Eun-seok Choi is currently an undergraduate student in the Department of Computer Software Engineering at Dong-eui University. His research interest is in the areas of image recognition.

Soon-kak Kwon

Soon-kak Kwon received the B.S. degree in Electronic Engineering from Kyung-pook National University, in 1990, the M.S. and Ph.D. degrees in Electrical Engineering from Korea Advanced Institute of Science and Technology (KAIST), in 1992 and 1998, respectively. From 1998 to 2000, he was a team manager at Technology Appraisal Center of Korea Technology Guarantee Fund.
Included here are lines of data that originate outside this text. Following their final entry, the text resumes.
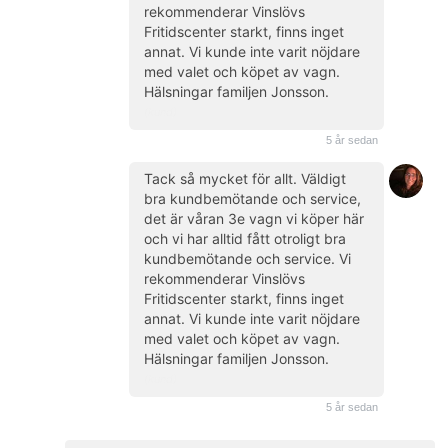
rekommenderar Vinslövs
Fritidscenter starkt, finns inget
annat. Vi kunde inte varit nöjdare
med valet och köpet av vagn.
Hälsningar familjen Jonsson.
(kund)
5 år sedan
Tack så mycket för allt. Väldigt
bra kundbemötande och service,
det är våran 3e vagn vi köper här
och vi har alltid fått otroligt bra
kundbemötande och service. Vi
rekommenderar Vinslövs
Fritidscenter starkt, finns inget
annat. Vi kunde inte varit nöjdare
med valet och köpet av vagn.
Hälsningar familjen Jonsson.
(kund)
5 år sedan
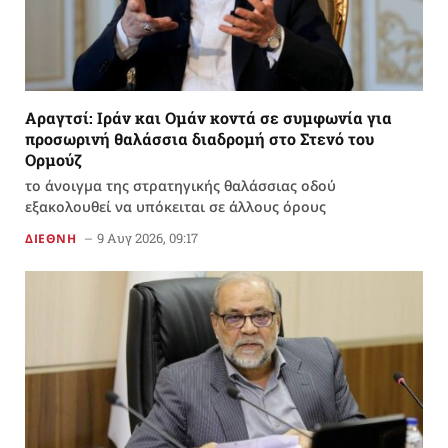
Αραγτσί: Ιράν και Ομάν κοντά σε συμφωνία για
προσωρινή θαλάσσια διαδρομή στο Στενό του
Ορμούζ
το άνοιγμα της στρατηγικής θαλάσσιας οδού
εξακολουθεί να υπόκειται σε άλλους όρους
9 Αυγ 2026, 09:17
ΔΙΕΘΝΗ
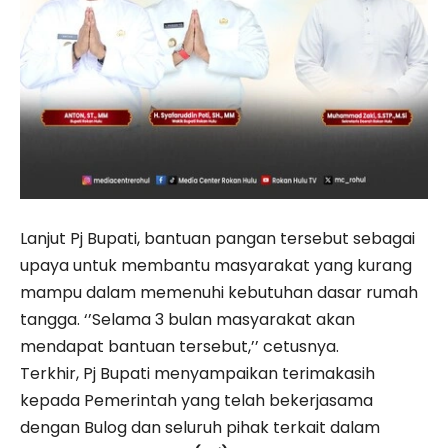
Lanjut Pj Bupati, bantuan pangan tersebut sebagai
upaya untuk membantu masyarakat yang kurang
mampu dalam memenuhi kebutuhan dasar rumah
tangga. ‘’Selama 3 bulan masyarakat akan
mendapat bantuan tersebut,’’ cetusnya.
Terkhir, Pj Bupati menyampaikan terimakasih
kepada Pemerintah yang telah bekerjasama
dengan Bulog dan seluruh pihak terkait dalam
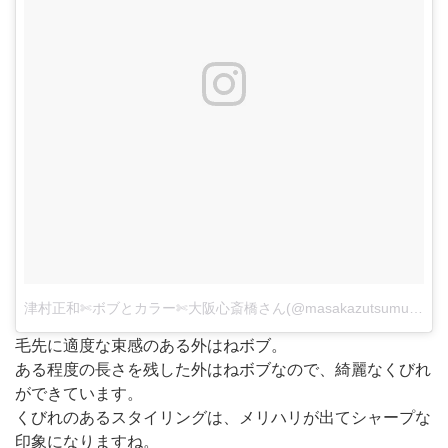
津村正和✄ボブとカラー✄大阪心斎橋さん(@masakazutsumura)がシェアした投稿
毛先に適度な束感のある外はねボブ。
ある程度の長さを残した外はねボブなので、綺麗なくびれ
ができています。
くびれのあるスタイリングは、メリハリが出てシャープな
印象になりますね。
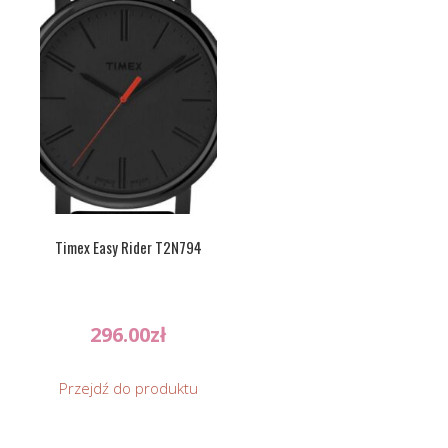
Timex Easy Rider T2N794
296.00
zł
Przejdź do produktu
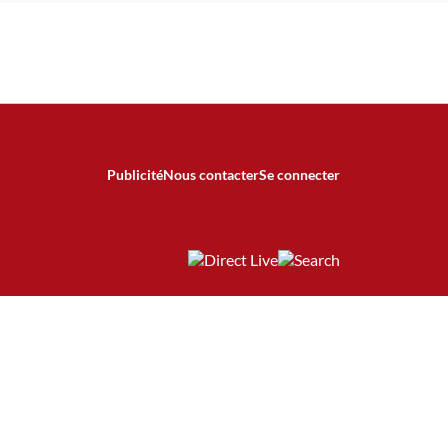
Publicité
Nous contacter
Se connecter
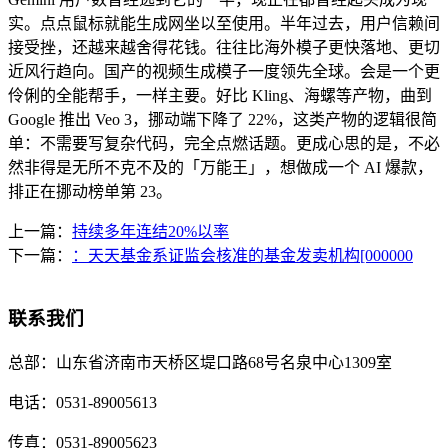
实。点点鼠标就能生成网坐以至使用。半年过去，用户信赖间
接受挫，还越来越舍得花钱。往往比海外模子更快落地、更切
近风行趋向。国产的视频生成模子一度领先全球。会是一个更
伶俐的全能帮手，一样主要。好比 Kling、海螺等产物，曲到
Google 推出 Veo 3，挪动端下降了 22%，这类产物的逻辑很简
单：不需要写复杂代码，完全点燃话题。更成心思的是，不必
然非得是无所不克不及的「万能王」，想做成一个 AI 爆款，
排正在挪动榜单第 23。
上一篇：
持续多年连结20%以率
下一篇：
：天天基金系证监会核准的基金发卖机构[000000
联系我们
总部：
山东省济南市天桥区堤口路68号名泉中心1309室
电话：
0531-89005613
传真：
0531-89005623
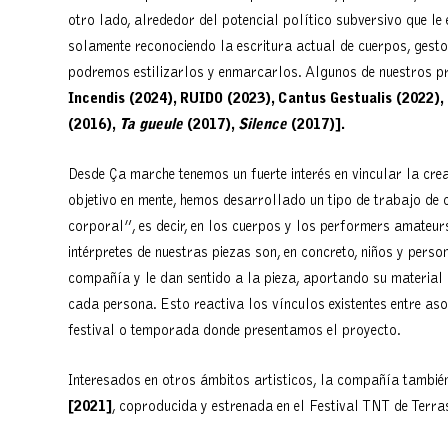
otro lado, alrededor del potencial político subversivo que l
solamente reconociendo la escritura actual de cuerpos, gesto
podremos estilizarlos y enmarcarlos. Algunos de nuestros p
Incendis
(2024)
, RUIDO (2023), Cantus Gestualis
(
2022
),
(
2016
),
Ta gueule
(
2017
),
Silence
(
2017
)].
Desde Ça marche tenemos un fuerte interés en vincular la crea
objetivo en mente, hemos desarrollado un tipo de trabajo de 
corporal”, es decir, en los cuerpos y los performers amateu
intérpretes de nuestras piezas son, en concreto, niños y pers
compañía y le dan sentido a la pieza, aportando su material 
cada persona. Esto reactiva los vínculos existentes entre asoc
festival o temporada donde presentamos el proyecto.
Interesados en otros ámbitos artisticos, la compañía tambi
[
2021
]
, coproducida y estrenada en el Festival TNT de Terra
Since 2001, he has been a faculty member of Dong-eui University, where he is now a professor in the Department of Computer Software Engineering. From 2003 to 2004, he was a visiting professor of the Department of Electrical Engineering in the University of Texas at Arlington. From 2010 to 2011, he was an international visiting research associate in the School of Engineering and Advanced Technology in Massey University. Prof. Kwon received the awards, Leading Engineers of the World 2008 and Foremost Engineers of the World 2008, from IBC, and best papers from Korea Multimedia Society, respectively. His biographical profile has been included in the 2008~2014, 2017~2020 Editions of Marquis Who’s Who in the World and the 2009/2010 Edition of IBC Outstanding 2000 Intellectuals of the 21st Century. His research interests are in the areas of image processing, video processing, and video transmission.